En réalité, force est d’admettre que le problème tient à la définition de la chose plus qu’à l’usage du mot. Partons d’un syllogisme. Dans le monde universitaire, comme dans les médias, tout le monde (ou presque) est antiraciste ; et pourtant, tout le monde (ou presque) est blanc. Comment conclure au racisme, sans contredire la prémisse majeure d’antiracisme ? C’est ici qu’on voit l’utilité du concept de race. Il sert à penser la contradiction inscrite, non pas dans ce raisonnement, mais dans notre société.
On comprend dès lors la difficulté actuellement rencontrée pour s’accorder à juger raciste, ou non, telle pratique, tel discours ou telle représentation, selon qu’on aborde la question en termes de race, ou pas. Dans l’actualité, songeons par exemple aux controverses récurrentes sur le blackface. Dans le débat public, la plupart reconnaissent désormais que cette pratique relève du racisme – mais en ajoutant : si et seulement si l’intention en est raciste. Autrement dit, c’est continuer d’écarter la définition du racisme par ses conséquences, dans une société où l’on peut jouer au Noir quand on est blanc, mais pas jouer au Blanc quand on est noir. Les protestations des activistes sont alors récusées comme le signe de leur inculture (« ils ne comprennent pas l’art ! ») ou d’une intolérance qui menace la liberté d’expression (« ils ne respectent pas l’art ! »). Tout se passe comme si, jusque dans les rangs des sciences sociales françaises, le racisme restait un fait individuel plutôt qu’un fait social.

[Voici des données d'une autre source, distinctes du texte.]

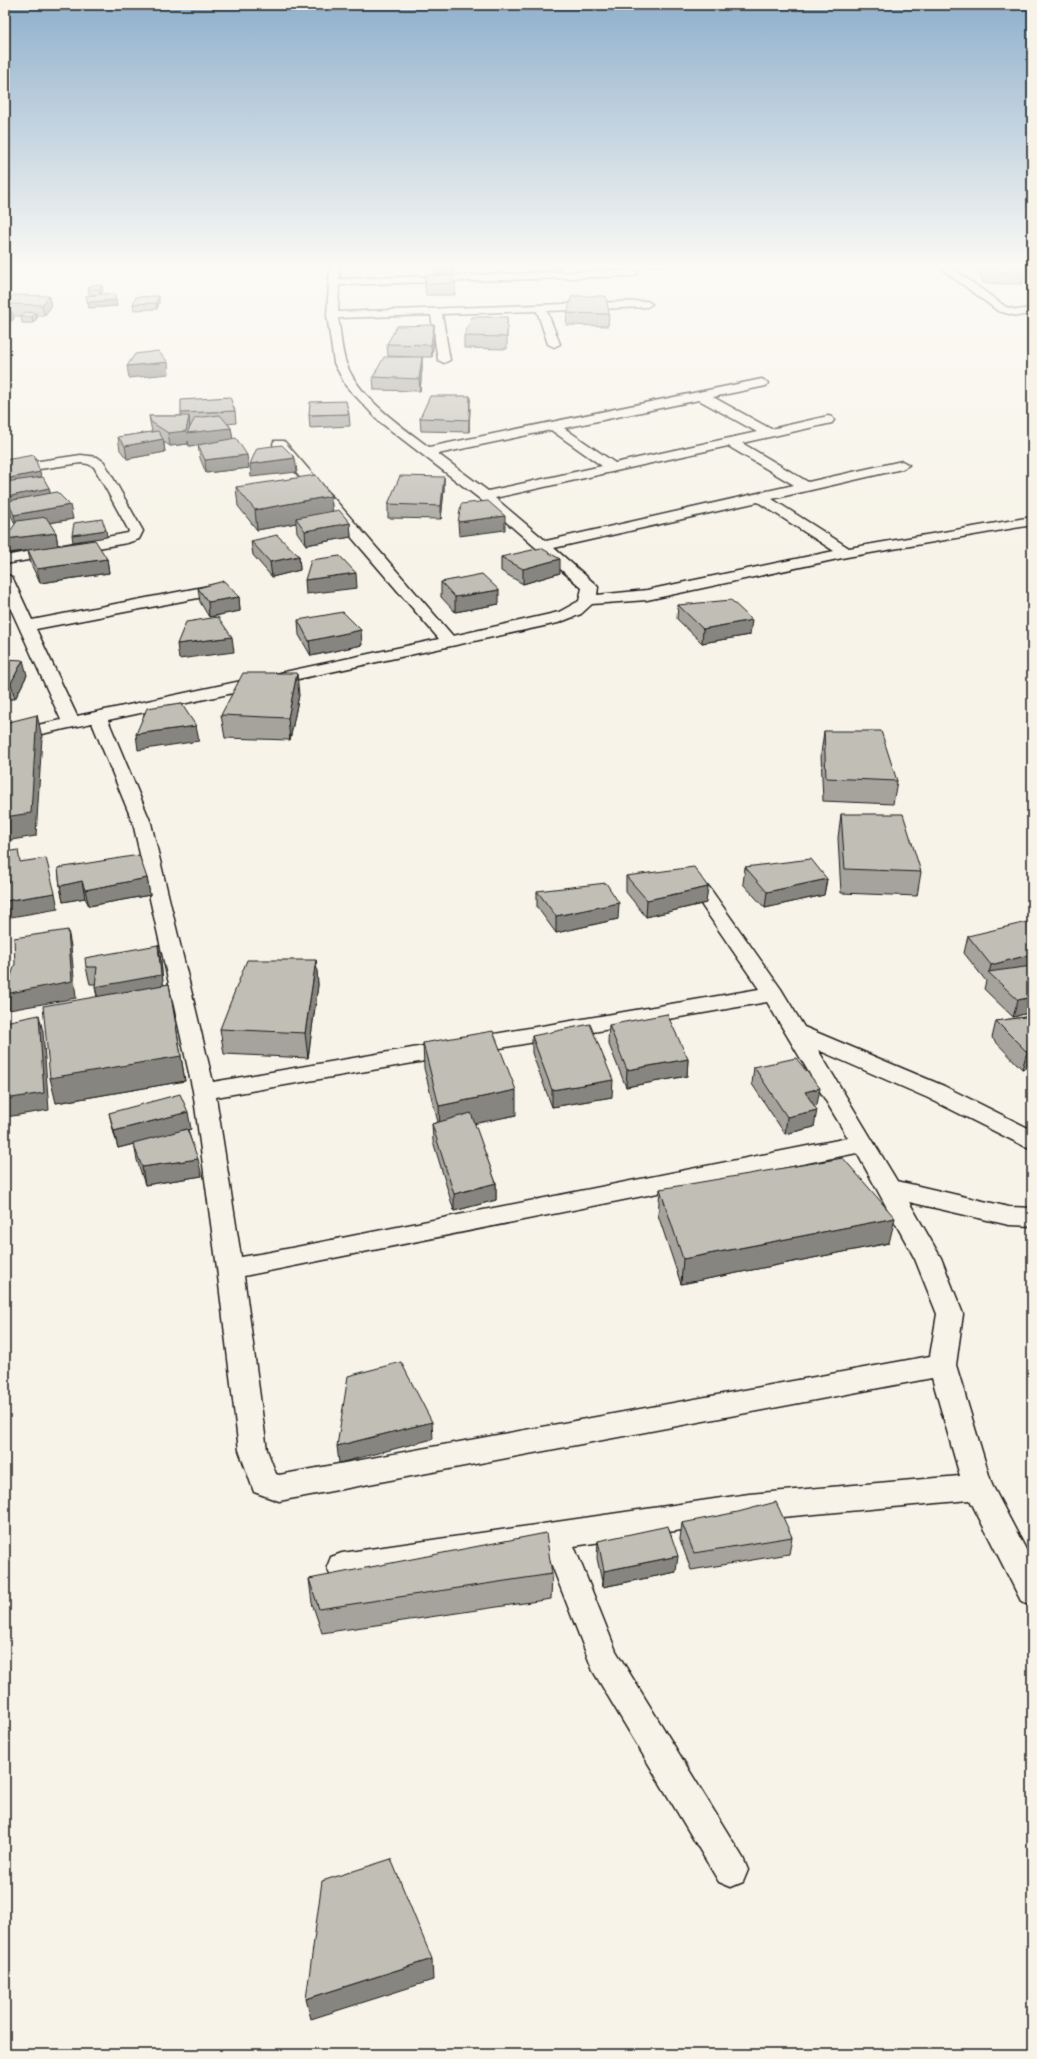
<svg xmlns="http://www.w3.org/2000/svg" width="1037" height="2059" font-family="Mali,sans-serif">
	<rect width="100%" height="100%" fill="#f7f3e8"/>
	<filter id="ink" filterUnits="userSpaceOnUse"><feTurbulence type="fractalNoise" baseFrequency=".025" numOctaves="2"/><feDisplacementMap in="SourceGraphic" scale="8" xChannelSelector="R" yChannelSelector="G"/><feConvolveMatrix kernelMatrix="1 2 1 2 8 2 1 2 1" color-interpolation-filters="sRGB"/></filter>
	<g filter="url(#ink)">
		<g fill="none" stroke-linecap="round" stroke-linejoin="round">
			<g stroke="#1c1c1c" stroke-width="3">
				<path id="minor" d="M 330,266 L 340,266 L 339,279 L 633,270 L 638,273 L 633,276 L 339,285 L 338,312 L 647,301 L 652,304 L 647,307 L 547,311 L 560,344 L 554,347 L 548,344 L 537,311 L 442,314 L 450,360 L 444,363 L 438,360 L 431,315 L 338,318 C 341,333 341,350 346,363 C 358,397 402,427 429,447 L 762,379 L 768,383 L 766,386 L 713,397 L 771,429 L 828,416 L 832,417 L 834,420 L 832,423 L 742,443 L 808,482 L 902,461 L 909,465 L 902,469 L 772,499 L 849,548 L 1032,517 L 1032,525 L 847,557 L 647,600 L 592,604 L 581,614 L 558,623 L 108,720 L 151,823 L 213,1082 L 759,989 L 692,891 L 695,887 L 702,885 L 709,887 L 781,989 L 804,1027 L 944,1086 L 1032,1130 L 1032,1148 L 1024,1146 L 928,1098 L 818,1050 L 897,1181 L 1009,1207 L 1032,1208 L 1032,1226 L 1009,1225 L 909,1202 L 941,1258 L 963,1314 L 956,1365 L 992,1485 L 1032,1561 L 1032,1605 L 1021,1601 L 970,1500 L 749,1520 L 574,1546 L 616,1651 L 743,1858 L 748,1870 L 743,1882 L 731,1887 L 719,1882 L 593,1671 L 546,1550 L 342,1581 L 331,1577 L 327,1567 L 331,1557 L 342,1553 L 749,1494 L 960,1476 L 932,1378 L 279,1501 L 254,1492 L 239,1450 L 217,1268 L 193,1091 L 133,823 L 92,723 L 5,742 L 5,732 L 61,720 L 5,596 L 5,574 L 10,576 L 13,579 L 32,620 L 219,584 L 224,586 L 227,589 L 224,592 L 219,594 L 36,629 L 77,716 L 439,639 L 274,447 L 273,444 L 274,441 L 284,441 L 453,636 L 559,612 L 579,601 L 582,588 L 480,499 L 380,422 L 346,386 L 334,363 L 327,315 ZM 699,400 L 757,432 L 615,463 L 564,428 ZM 551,430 L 602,466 L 488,491 L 438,454 ZM 728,446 L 794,485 L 546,541 L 495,498 ZM 758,502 L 834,551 L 647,590 L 597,595 L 598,587 L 595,584 L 554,548 ZM 767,1002 L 848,1138 L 271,1252 L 241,1257 L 216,1097 ZM 857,1153 L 915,1259 L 937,1314 L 930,1356 L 279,1475 L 276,1474 L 267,1450 L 244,1276 Z
					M 938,266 L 949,266 L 1006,307 L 1017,310 L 1032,308 L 1032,314 L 1017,316 L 998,311 Z
					M 81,455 L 97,457 L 104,462 L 143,531 L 139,539 L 127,543 L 5,564 L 5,556 L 128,533 L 129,531 L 94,467 L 88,464 L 81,463 L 5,474 L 5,466 Z"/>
			</g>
			<use href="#minor" fill="#f7f3e8" fill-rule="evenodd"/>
		</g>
		<path fill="#a5a39c" stroke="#1c1c1c" d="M 433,266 L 451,266 L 453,269 L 453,274 L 436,275 L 433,269 Z
			M 527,266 L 560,266 L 560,271 L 528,272 Z
			M 644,266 L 662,266 L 645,267 Z
			M 978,266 L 1019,266 L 1025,273 L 1022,284 L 983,283 L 978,268 Z
			M 425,276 L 455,283 L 455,295 L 426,295 L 425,287 Z
			M 91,285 L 103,291 L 100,295 L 117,306 L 89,308 L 86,296 L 100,295 L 89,294 L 88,289 Z
			M 49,296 L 51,307 L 44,316 L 37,316 L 37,318 L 33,323 L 22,323 L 21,317 L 22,316 L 13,316 L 14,318 L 12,321 L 5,321 L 5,312 L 8,312 L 6,304 Z
			M 159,302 L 157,309 L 134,310 L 133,304 Z
			M 567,313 L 609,314 L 608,326 L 566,325 Z
			M 507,317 L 507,349 L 464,348 L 464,336 Z
			M 434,325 L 434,337 L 432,357 L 422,357 L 422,369 L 420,391 L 374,390 L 373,377 L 411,357 L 388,356 L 387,344 Z
			M 470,408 L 469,432 L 421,431 L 420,418 Z
			M 235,411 L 236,423 L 228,424 L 231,428 L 233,439 L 249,468 L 206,473 L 200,458 L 198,445 L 204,444 L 189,446 L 188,441 L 188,444 L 170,446 L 164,442 L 165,452 L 127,459 L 120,450 L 118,437 L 152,432 L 149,416 L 181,416 L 181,413 Z
			M 349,414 L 350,426 L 310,428 L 309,415 Z
			M 5,460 L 40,472 L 41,477 L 49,488 L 50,493 L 73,519 L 49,523 L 56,533 L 58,546 L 107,559 L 109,573 L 40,583 L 31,564 L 28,551 L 8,553 L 15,524 L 11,515 L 10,510 L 9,510 L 5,503 Z
			M 444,477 L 444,490 L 441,519 L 388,518 L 388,504 Z
			M 236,487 L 331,496 L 332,511 L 350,523 L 351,537 L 306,545 L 297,532 L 296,523 L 257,530 L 238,506 Z
			M 251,541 L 299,556 L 300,570 L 272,577 L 253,555 Z
			M 501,557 L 560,573 L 523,584 L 501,571 Z
			M 441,582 L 499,604 L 455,612 L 441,597 Z
			M 198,588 L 239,597 L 240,611 L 209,617 L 200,602 Z
			M 678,605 L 750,635 L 702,643 L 677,619 Z
			M 298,620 L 362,645 L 311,656 L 299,635 Z
			M 5,659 L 27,675 L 15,699 L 5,699 Z
			M 299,695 L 290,740 L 225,738 L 221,715 Z
			M 824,731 L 897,781 L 893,804 L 823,801 L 821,754 Z
			M 841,814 L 921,872 L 917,896 L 841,893 L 838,838 Z
			M 745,867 L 827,879 L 824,895 L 765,908 L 743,884 Z
			M 58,868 L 147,878 L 150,895 L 89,906 L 85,898 L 63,902 L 60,886 Z
			M 626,876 L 706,903 L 646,917 L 626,892 Z
			M 537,891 L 618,919 L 556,933 L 537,907 Z
			M 968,936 L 1032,1012 L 1013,1017 L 984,989 L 986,981 L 964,953 Z
			M 158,945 L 161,961 L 163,985 L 169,984 L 185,1081 L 56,1103 L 97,997 L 95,987 L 96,984 L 90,984 L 86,967 Z
			M 316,960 L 318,985 L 308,1058 L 224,1054 L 220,1029 Z
			M 1032,1016 L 1032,1066 L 1022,1069 L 992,1038 L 996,1021 Z
			M 609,1025 L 688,1059 L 687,1076 L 626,1087 L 608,1042 Z
			M 532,1036 L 612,1097 L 552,1107 L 532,1053 Z
			M 423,1043 L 516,1115 L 474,1123 L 496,1183 L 496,1200 L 454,1211 L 433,1141 L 432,1124 L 438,1122 L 424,1068 Z
			M 754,1067 L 817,1105 L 814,1105 L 814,1127 L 785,1134 L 752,1084 Z
			M 109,1113 L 191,1129 L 188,1130 L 202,1176 L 145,1185 L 137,1160 L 134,1144 L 118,1148 L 113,1130 Z
			M 660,1189 L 889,1243 L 681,1284 L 658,1215 Z
			M 682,1523 L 792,1537 L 789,1554 L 691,1570 L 680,1539 Z
			M 598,1541 L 676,1572 L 603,1587 L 597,1558 Z
			M 552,1574 L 551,1599 L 322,1633 L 312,1603 L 309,1579 Z"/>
		<path fill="#86857f" stroke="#1c1c1c" d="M 102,285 L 103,291 L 100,295 L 99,289 Z
			M 49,296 L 51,307 L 44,316 L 42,305 Z
			M 159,296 L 159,302 L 157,309 L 156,303 Z
			M 116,300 L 117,306 L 89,308 L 88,302 Z
			M 12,312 L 14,318 L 12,321 L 11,315 Z
			M 36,313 L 37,318 L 33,323 L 32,317 Z
			M 434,325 L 434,337 L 432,357 L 431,345 Z
			M 422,357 L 422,369 L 420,391 L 419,379 Z
			M 168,362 L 169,374 L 129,378 L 127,366 Z
			M 470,396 L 470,408 L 469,432 L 469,420 Z
			M 189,416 L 190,429 L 231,428 L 233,441 L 189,446 L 188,441 L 188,444 L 170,446 L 168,433 Z
			M 163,439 L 165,452 L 127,459 L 125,446 Z
			M 247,455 L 249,468 L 206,473 L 205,460 Z
			M 295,458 L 297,472 L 251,477 L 250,464 Z
			M 40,472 L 43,486 L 5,493 L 5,479 Z
			M 444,477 L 444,490 L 441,519 L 441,506 Z
			M 49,488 L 52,501 L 8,501 L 10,510 L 9,510 L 6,497 Z
			M 331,496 L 333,516 L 296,518 L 296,523 L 257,530 L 255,510 Z
			M 70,505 L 73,519 L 17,528 L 14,515 Z
			M 505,516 L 505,530 L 459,536 L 458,522 Z
			M 350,523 L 351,537 L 306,545 L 305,531 Z
			M 106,530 L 107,537 L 73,542 L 72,535 Z
			M 56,533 L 58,547 L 8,553 L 5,539 Z
			M 299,556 L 300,570 L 272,577 L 270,562 Z
			M 107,559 L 109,573 L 40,583 L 37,569 Z
			M 560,559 L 560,573 L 523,584 L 523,569 Z
			M 356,573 L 357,588 L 306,594 L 305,580 Z
			M 499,590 L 499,604 L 455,612 L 455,597 Z
			M 239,597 L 240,611 L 209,617 L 208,602 Z
			M 752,620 L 750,635 L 702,643 L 703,629 Z
			M 361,630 L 362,645 L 311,656 L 309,641 Z
			M 232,637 L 234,652 L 179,659 L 177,644 Z
			M 23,660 L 27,675 L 15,699 L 11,683 Z
			M 297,673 L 299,695 L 290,740 L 288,718 Z
			M 37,715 L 42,737 L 36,836 L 5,841 L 5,817 Z
			M 196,726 L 199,741 L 138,750 L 136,734 Z
			M 5,878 L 8,878 L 12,894 L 5,895 Z
			M 147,878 L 150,895 L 89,906 L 85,890 Z
			M 827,879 L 824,895 L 765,908 L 767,892 Z
			M 82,881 L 85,898 L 63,902 L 60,886 Z
			M 708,887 L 706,903 L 646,917 L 647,900 Z
			M 55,893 L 58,909 L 5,918 L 5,901 Z
			M 619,903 L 618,919 L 556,933 L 556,916 Z
			M 68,930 L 71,946 L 76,998 L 9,1010 L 5,996 L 5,994 Z
			M 158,945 L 161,961 L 164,991 L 99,1003 L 95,987 Z
			M 1032,954 L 1032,970 L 989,973 L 991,965 Z
			M 316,960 L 318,985 L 308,1058 L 305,1033 Z
			M 169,984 L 185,1081 L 56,1103 L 50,1078 Z
			M 1032,997 L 1032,1012 L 1013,1017 L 1018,1000 Z
			M 39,1015 L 43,1032 L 49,1110 L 6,1117 L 5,1112 L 5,1099 Z
			M 1032,1050 L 1032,1066 L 1022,1069 L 1027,1052 Z
			M 688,1059 L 687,1076 L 626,1087 L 627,1070 Z
			M 613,1080 L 612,1097 L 552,1107 L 552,1090 Z
			M 820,1088 L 817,1105 L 803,1109 L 805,1092 Z
			M 516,1090 L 516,1115 L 440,1131 L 439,1106 Z
			M 817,1110 L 814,1127 L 785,1134 L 787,1117 Z
			M 188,1112 L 191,1129 L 118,1148 L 114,1131 Z
			M 198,1159 L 202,1176 L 145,1185 L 142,1167 Z
			M 496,1183 L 496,1200 L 454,1211 L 454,1194 Z
			M 895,1218 L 889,1243 L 681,1284 L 683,1259 Z
			M 432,1422 L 433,1439 L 339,1463 L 337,1446 Z
			M 678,1556 L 676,1572 L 603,1587 L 604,1571 Z
			M 432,1959 L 433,1980 L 311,2019 L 306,1999 Z"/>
		<path fill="#c0beb5" stroke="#1c1c1c" d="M 434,266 L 451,266 L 453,269 L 436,270 Z
			M 982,266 L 1019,266 L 1025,273 L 985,272 Z
			M 453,275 L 455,283 L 426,284 L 425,276 Z
			M 91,285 L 102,285 L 99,289 L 88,289 Z
			M 114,293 L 116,300 L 88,302 L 86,296 Z
			M 14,295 L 49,296 L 42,305 L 6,304 Z
			M 159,296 L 156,303 L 133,304 L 136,297 Z
			M 572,296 L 606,296 L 609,314 L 567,313 Z
			M 5,312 L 12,312 L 11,315 L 5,315 Z
			M 25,312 L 36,313 L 32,317 L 21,317 Z
			M 472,317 L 507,317 L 507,337 L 464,336 Z
			M 434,325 L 431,345 L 387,344 L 397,326 Z
			M 158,351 L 168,362 L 127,366 L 135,354 Z
			M 384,357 L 422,357 L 419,379 L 373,377 Z
			M 430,396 L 470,396 L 469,420 L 420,418 Z
			M 230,397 L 235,411 L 181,413 L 181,400 Z
			M 346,401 L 349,414 L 309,415 L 310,402 Z
			M 220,415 L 231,428 L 187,433 L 195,418 Z
			M 149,416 L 189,416 L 186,431 L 168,433 L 151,422 Z
			M 158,431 L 163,439 L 125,446 L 118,437 Z
			M 236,438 L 247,455 L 205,460 L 198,445 Z
			M 282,445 L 295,458 L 250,464 L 257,448 Z
			M 34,455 L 40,472 L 5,479 L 5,460 Z
			M 316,475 L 331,496 L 255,510 L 236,487 Z
			M 400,476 L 444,477 L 441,506 L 388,504 Z
			M 43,477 L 49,488 L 6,497 L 5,495 L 5,482 Z
			M 57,492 L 70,505 L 14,515 L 8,501 Z
			M 488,501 L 505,516 L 458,522 L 461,504 Z
			M 339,510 L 350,523 L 305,531 L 296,518 Z
			M 46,517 L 56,533 L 5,539 L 17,521 Z
			M 102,519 L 106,530 L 72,535 L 74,523 Z
			M 277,535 L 299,556 L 270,562 L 251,541 Z
			M 95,540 L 107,559 L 37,569 L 28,550 Z
			M 541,548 L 560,559 L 523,569 L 501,557 Z
			M 340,556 L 356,573 L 305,580 L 311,560 Z
			M 482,574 L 499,590 L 455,597 L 441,582 Z
			M 224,581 L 239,597 L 208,602 L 198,588 Z
			M 731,600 L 752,620 L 703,629 L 678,605 Z
			M 343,612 L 361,630 L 309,641 L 298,620 Z
			M 218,617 L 232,637 L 177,644 L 186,622 Z
			M 5,659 L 23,660 L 11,683 L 5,683 Z
			M 243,673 L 297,673 L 288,718 L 221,715 Z
			M 181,703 L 196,726 L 136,734 L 147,708 Z
			M 37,715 L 31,813 L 5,817 L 5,723 Z
			M 824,731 L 881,731 L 897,781 L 826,778 Z
			M 841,814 L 903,814 L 921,872 L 845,869 Z
			M 18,850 L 20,862 L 46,858 L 55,893 L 5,901 L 5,883 L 9,882 L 8,878 L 5,878 L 5,852 Z
			M 139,855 L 147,878 L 85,890 L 82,881 L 60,886 L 58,868 Z
			M 811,859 L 827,879 L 767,892 L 745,867 Z
			M 694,867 L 708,887 L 647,900 L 626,876 Z
			M 606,883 L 619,903 L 556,916 L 537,891 Z
			M 1027,922 L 1032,927 L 1032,954 L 991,965 L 968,936 Z
			M 68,930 L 72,981 L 5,994 L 15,964 L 14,938 Z
			M 158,945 L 161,975 L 95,987 L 97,967 L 86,967 L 85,958 Z
			M 247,960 L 316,960 L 305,1033 L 220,1029 Z
			M 1032,966 L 1032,997 L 1018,1000 L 988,972 Z
			M 169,984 L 181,1056 L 50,1078 L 43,1006 Z
			M 667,1014 L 688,1059 L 627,1070 L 609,1025 Z
			M 39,1015 L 44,1093 L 5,1099 L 5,1022 Z
			M 1032,1016 L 1032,1050 L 1027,1052 L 996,1021 Z
			M 590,1024 L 613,1080 L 552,1090 L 532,1036 Z
			M 493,1031 L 516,1090 L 439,1106 L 423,1043 Z
			M 796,1058 L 820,1088 L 805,1092 L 817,1110 L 787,1117 L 754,1067 Z
			M 180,1094 L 188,1112 L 114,1131 L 109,1113 Z
			M 471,1113 L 496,1183 L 454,1194 L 432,1124 Z
			M 187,1129 L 198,1159 L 142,1167 L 133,1143 Z
			M 843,1158 L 895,1218 L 683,1259 L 660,1189 Z
			M 401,1362 L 432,1422 L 337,1446 L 348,1376 Z
			M 776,1502 L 792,1537 L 694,1553 L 682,1523 L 738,1512 Z
			M 668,1526 L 678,1556 L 604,1571 L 598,1541 Z
			M 546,1533 L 552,1574 L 319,1609 L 309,1579 Z
			M 391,1859 L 432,1959 L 306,1999 L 322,1881 Z"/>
	</g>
	<linearGradient id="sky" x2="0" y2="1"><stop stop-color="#90b0cc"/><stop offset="0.48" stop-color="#fbfaf5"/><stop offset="1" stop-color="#fbfaf5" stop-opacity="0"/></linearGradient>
	<rect width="1037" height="554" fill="url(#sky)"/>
	<rect width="1037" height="2059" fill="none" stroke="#f7f3e8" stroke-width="20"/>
	<rect x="10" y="10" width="1017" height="2039" fill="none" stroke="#1c1c1c" stroke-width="1.5" filter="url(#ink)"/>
</svg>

Prenons un second exemple, au cœur des débats sur l’identité nationale : le football. Il y a bien sûr consensus pour dénoncer le racisme des cris de singes dans les tribunes des stades ; et beaucoup se rejoignent encore pour s’opposer aux attaques récurrentes contre des joueurs racisés de l’équipe de France de football, accusés de ne pas chanter l’hymne national. Les réactions sont en revanche partagées lorsque l’humoriste sud-africain Trevor Noah, le 16 juillet 2018, s’amuse à crier dans le Daily Show : « L’Afrique a gagné la Coupe du Monde ! » Nombre de sportifs français de couleur ont vivement réagi, et jusqu’à l’ambassadeur de France aux États-Unis : le chantre du grand remplacement, Renaud Camus, n’avait-il pas ironisé en miroir sur la finale : « J’aime bien les Africains mais pour le match Afrique-Europe, dimanche, ils ne m’en voudront pas de soutenir l’équipe de mon peuple, les Européens », soit la Croatie plutôt que la France ? La plaisanterie du présentateur du soir serait-elle raciste de la même manière, ou bien plutôt n’est-elle pas une façon de retourner le discours de la race en France, en soulignant son histoire coloniale ?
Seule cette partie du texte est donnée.